Circuit design data
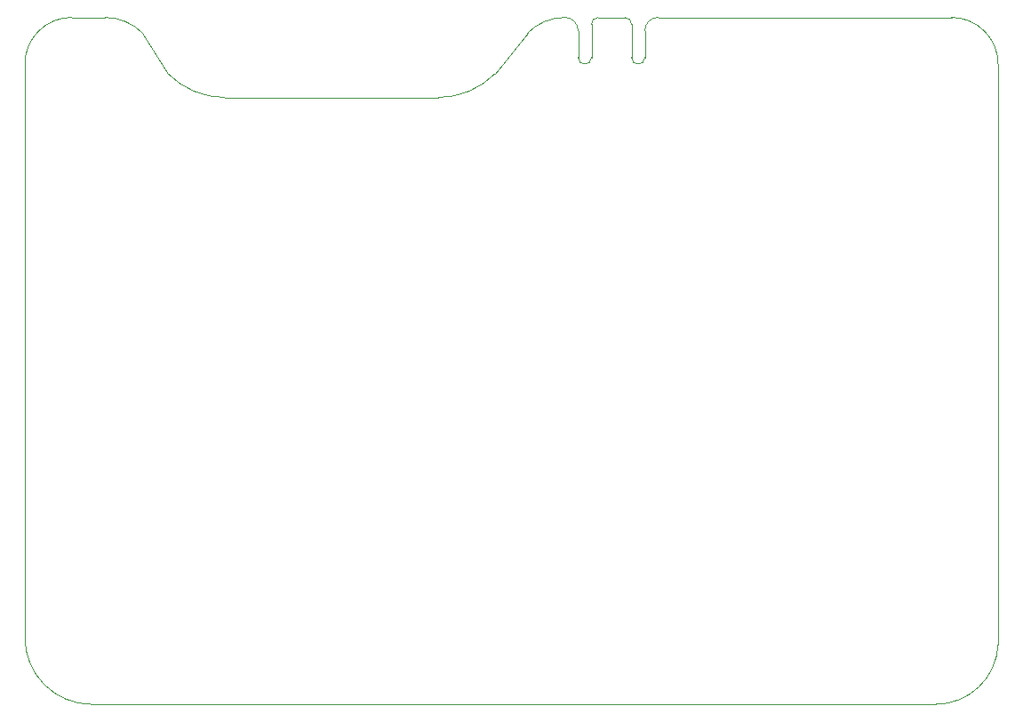
<source format=gm1>
%TF.GenerationSoftware,KiCad,Pcbnew,7.0.1*%
%TF.CreationDate,2023-04-16T19:54:37+01:00*%
%TF.ProjectId,lightweatherV3,6c696768-7477-4656-9174-68657256332e,rev?*%
%TF.SameCoordinates,Original*%
%TF.FileFunction,Profile,NP*%
%FSLAX46Y46*%
G04 Gerber Fmt 4.6, Leading zero omitted, Abs format (unit mm)*
G04 Created by KiCad (PCBNEW 7.0.1) date 2023-04-16 19:54:37*
%MOMM*%
%LPD*%
G01*
G04 APERTURE LIST*
%TA.AperFunction,Profile*%
%ADD10C,0.100000*%
%TD*%
G04 APERTURE END LIST*
D10*
X127308154Y-63808154D02*
X130431930Y-59907898D01*
X170815000Y-58420000D02*
X142875000Y-58420000D01*
X141605000Y-62230000D02*
X141605000Y-59690000D01*
X96211846Y-63808154D02*
G75*
G03*
X101600000Y-66040000I5388154J5388154D01*
G01*
X82550000Y-117429872D02*
X82550000Y-110490000D01*
X102235000Y-66040000D02*
X101600000Y-66040000D01*
X135255000Y-62230000D02*
G75*
G03*
X136525000Y-62230000I635000J0D01*
G01*
X137160000Y-58420000D02*
G75*
G03*
X136525000Y-59055000I0J-635000D01*
G01*
X140335000Y-59055000D02*
X140335000Y-62230000D01*
X86995000Y-58420000D02*
G75*
G03*
X82550000Y-62865000I0J-4445000D01*
G01*
X169313885Y-123824973D02*
G75*
G03*
X175259999Y-118110000I15J5950773D01*
G01*
X140335000Y-62230000D02*
G75*
G03*
X141605000Y-62230000I635000J0D01*
G01*
X96211846Y-63808154D02*
X93762102Y-59907898D01*
X102235000Y-66040000D02*
X121920000Y-66040000D01*
X135255599Y-59690000D02*
G75*
G03*
X134024032Y-58420001I-1270599J0D01*
G01*
X86995000Y-58420000D02*
X90170000Y-58420000D01*
X134024032Y-58420024D02*
G75*
G03*
X130431931Y-59907899I-32J-5079976D01*
G01*
X82550160Y-117429873D02*
G75*
G03*
X88900000Y-123825000I6349840J-45127D01*
G01*
X121920000Y-66040000D02*
G75*
G03*
X127308154Y-63808154I0J7620000D01*
G01*
X137160000Y-58420000D02*
X139700000Y-58420000D01*
X93762102Y-59907898D02*
G75*
G03*
X90170000Y-58420000I-3592102J-3592102D01*
G01*
X136525000Y-59055000D02*
X136525000Y-62230000D01*
X91440000Y-123825000D02*
X169313885Y-123825000D01*
X175260000Y-62865000D02*
G75*
G03*
X170815000Y-58420000I-4445000J0D01*
G01*
X82550000Y-62865000D02*
X82550000Y-110490000D01*
X142875000Y-58420000D02*
G75*
G03*
X141605000Y-59690000I0J-1270000D01*
G01*
X135255000Y-62230000D02*
X135255599Y-59690000D01*
X140335000Y-59055000D02*
G75*
G03*
X139700000Y-58420000I-635000J0D01*
G01*
X175260000Y-118110000D02*
X175260000Y-62865000D01*
X91440000Y-123825000D02*
X88900000Y-123825000D01*
M02*

</source>
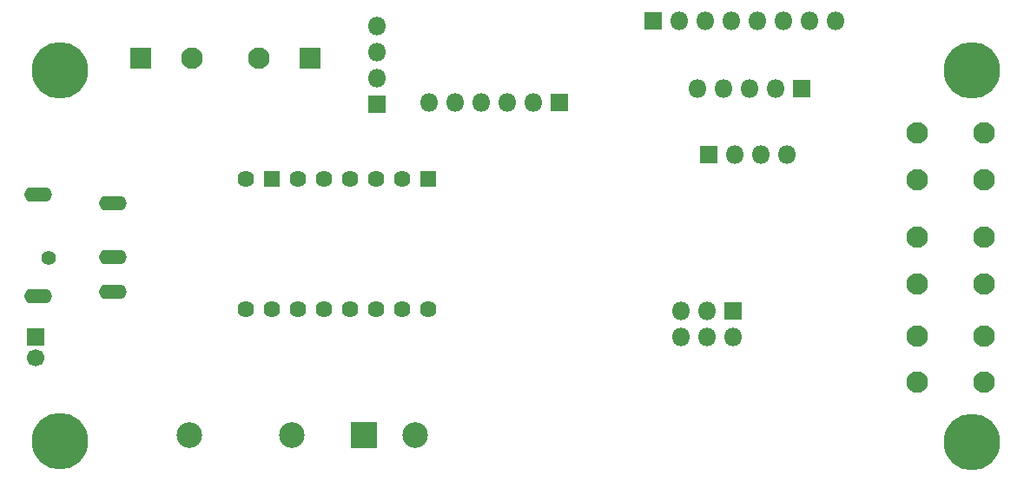
<source format=gbr>
%TF.GenerationSoftware,KiCad,Pcbnew,(5.1.6)-1*%
%TF.CreationDate,2020-11-03T19:25:33-05:00*%
%TF.ProjectId,Kitty Caddy,4b697474-7920-4436-9164-64792e6b6963,rev?*%
%TF.SameCoordinates,Original*%
%TF.FileFunction,Soldermask,Bot*%
%TF.FilePolarity,Negative*%
%FSLAX46Y46*%
G04 Gerber Fmt 4.6, Leading zero omitted, Abs format (unit mm)*
G04 Created by KiCad (PCBNEW (5.1.6)-1) date 2020-11-03 19:25:33*
%MOMM*%
%LPD*%
G01*
G04 APERTURE LIST*
%ADD10C,2.100000*%
%ADD11R,1.624000X1.624000*%
%ADD12C,1.624000*%
%ADD13C,5.500000*%
%ADD14R,1.700000X1.700000*%
%ADD15C,1.700000*%
%ADD16R,2.100000X2.100000*%
%ADD17R,2.500000X2.500000*%
%ADD18C,2.500000*%
%ADD19O,2.716000X1.408000*%
%ADD20C,1.400000*%
%ADD21R,1.800000X1.800000*%
%ADD22O,1.800000X1.800000*%
G04 APERTURE END LIST*
D10*
%TO.C,SW3*%
X127891800Y-86334400D03*
X121391800Y-86334400D03*
X127891800Y-90834400D03*
X121391800Y-90834400D03*
%TD*%
%TO.C,SW2*%
X127891800Y-76758600D03*
X121391800Y-76758600D03*
X127891800Y-81258600D03*
X121391800Y-81258600D03*
%TD*%
%TO.C,SW1*%
X127891800Y-66598600D03*
X121391800Y-66598600D03*
X127891800Y-71098600D03*
X121391800Y-71098600D03*
%TD*%
D11*
%TO.C,U2*%
X73673400Y-71018600D03*
D12*
X71133400Y-71018600D03*
X68593400Y-71018600D03*
X66053400Y-71018600D03*
X63513400Y-71018600D03*
X60973400Y-71018600D03*
D11*
X58433400Y-71018600D03*
D12*
X55893400Y-71018600D03*
X73673400Y-83718600D03*
X71133400Y-83718600D03*
X68593400Y-83718600D03*
X66053400Y-83718600D03*
X63513400Y-83718600D03*
X60973400Y-83718600D03*
X58433400Y-83718600D03*
X55893400Y-83718600D03*
%TD*%
D13*
%TO.C,REF\u002A\u002A*%
X126670200Y-96727200D03*
%TD*%
%TO.C,REF\u002A\u002A*%
X37770200Y-96647200D03*
%TD*%
%TO.C,REF\u002A\u002A*%
X126670200Y-60452200D03*
%TD*%
%TO.C,REF\u002A\u002A*%
X37770200Y-60452200D03*
%TD*%
D14*
%TO.C,C1*%
X35443400Y-86488600D03*
D15*
X35443400Y-88488600D03*
%TD*%
D16*
%TO.C,C3*%
X45693400Y-59238600D03*
D10*
X50693400Y-59238600D03*
%TD*%
D16*
%TO.C,C4*%
X62193400Y-59238600D03*
D10*
X57193400Y-59238600D03*
%TD*%
D17*
%TO.C,C6*%
X67443400Y-95988600D03*
D18*
X72443400Y-95988600D03*
%TD*%
D19*
%TO.C,J1*%
X42993400Y-82038600D03*
X42993400Y-78638600D03*
X42993400Y-73438600D03*
X35693400Y-72538600D03*
X35693400Y-82438600D03*
D20*
X36693400Y-78738600D03*
%TD*%
D21*
%TO.C,J2*%
X68661400Y-63783400D03*
D22*
X68661400Y-61243400D03*
X68661400Y-58703400D03*
X68661400Y-56163400D03*
%TD*%
D21*
%TO.C,J3*%
X110139600Y-62208600D03*
D22*
X107599600Y-62208600D03*
X105059600Y-62208600D03*
X102519600Y-62208600D03*
X99979600Y-62208600D03*
%TD*%
D21*
%TO.C,J4*%
X86441400Y-63631000D03*
D22*
X83901400Y-63631000D03*
X81361400Y-63631000D03*
X78821400Y-63631000D03*
X76281400Y-63631000D03*
X73741400Y-63631000D03*
%TD*%
D21*
%TO.C,J5*%
X103408600Y-83900200D03*
D22*
X103408600Y-86440200D03*
X100868600Y-83900200D03*
X100868600Y-86440200D03*
X98328600Y-83900200D03*
X98328600Y-86440200D03*
%TD*%
D18*
%TO.C,L1*%
X50443400Y-95988600D03*
X60443400Y-95988600D03*
%TD*%
D21*
%TO.C,U1*%
X101046400Y-68685600D03*
D22*
X103586400Y-68685600D03*
X106126400Y-68685600D03*
X108666400Y-68685600D03*
%TD*%
D21*
%TO.C,U4*%
X95610800Y-55609680D03*
D22*
X98150800Y-55609680D03*
X100690800Y-55609680D03*
X103230800Y-55609680D03*
X105770800Y-55609680D03*
X108310800Y-55609680D03*
X110850800Y-55609680D03*
X113390800Y-55609680D03*
%TD*%
M02*

</source>
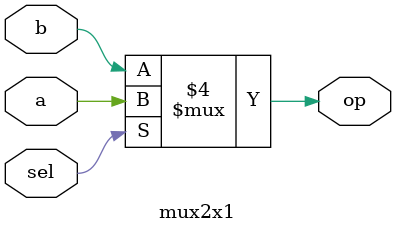
<source format=v>
module mux2x1
(
	input a, 
	input b, 
	input sel,
	
	output reg op
);

always @(a or b or sel)
begin
  if (sel == 1'b1)
    op = a;
  else
    op = b;
end

endmodule

</source>
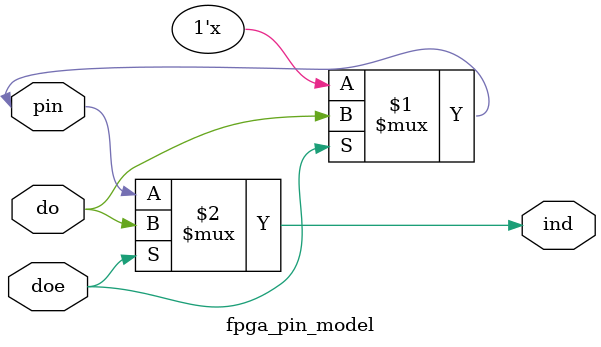
<source format=v>
module fpga_pin_model(
    input doe,
    input do,
    output ind,
    inout pin
);
    assign pin = doe ? do : 1'bz;
    assign ind = doe ? do : pin;

endmodule

</source>
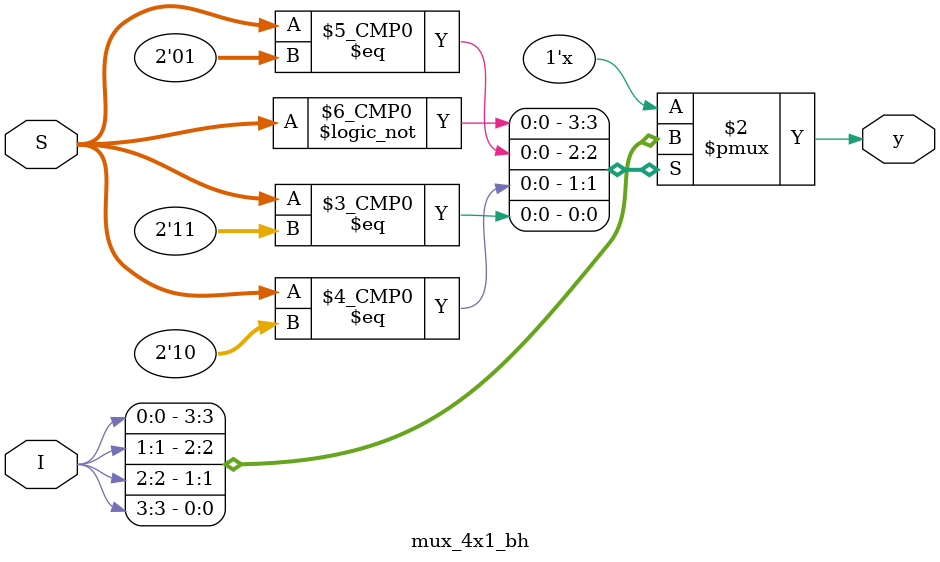
<source format=v>
module mux_4x1_bh(y,S,I);
  input [3:0]I;
  input [1:0]S;
  output reg y;

  always@(*)
    case(S)
      2'b00: y=I[0];
      2'b01: y=I[1];
      2'b10: y=I[2];
      2'b11: y=I[3];
      default: $display("error");
    endcase
endmodule

</source>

▸ Task instructions: Copy all the lines above that hold the string "GenerationSoftware".

▸ Answer below:
%TF.GenerationSoftware,KiCad,Pcbnew,7.0.1*%
%TF.GenerationSoftware,KiCad,Pcbnew,(5.1.6)-1*%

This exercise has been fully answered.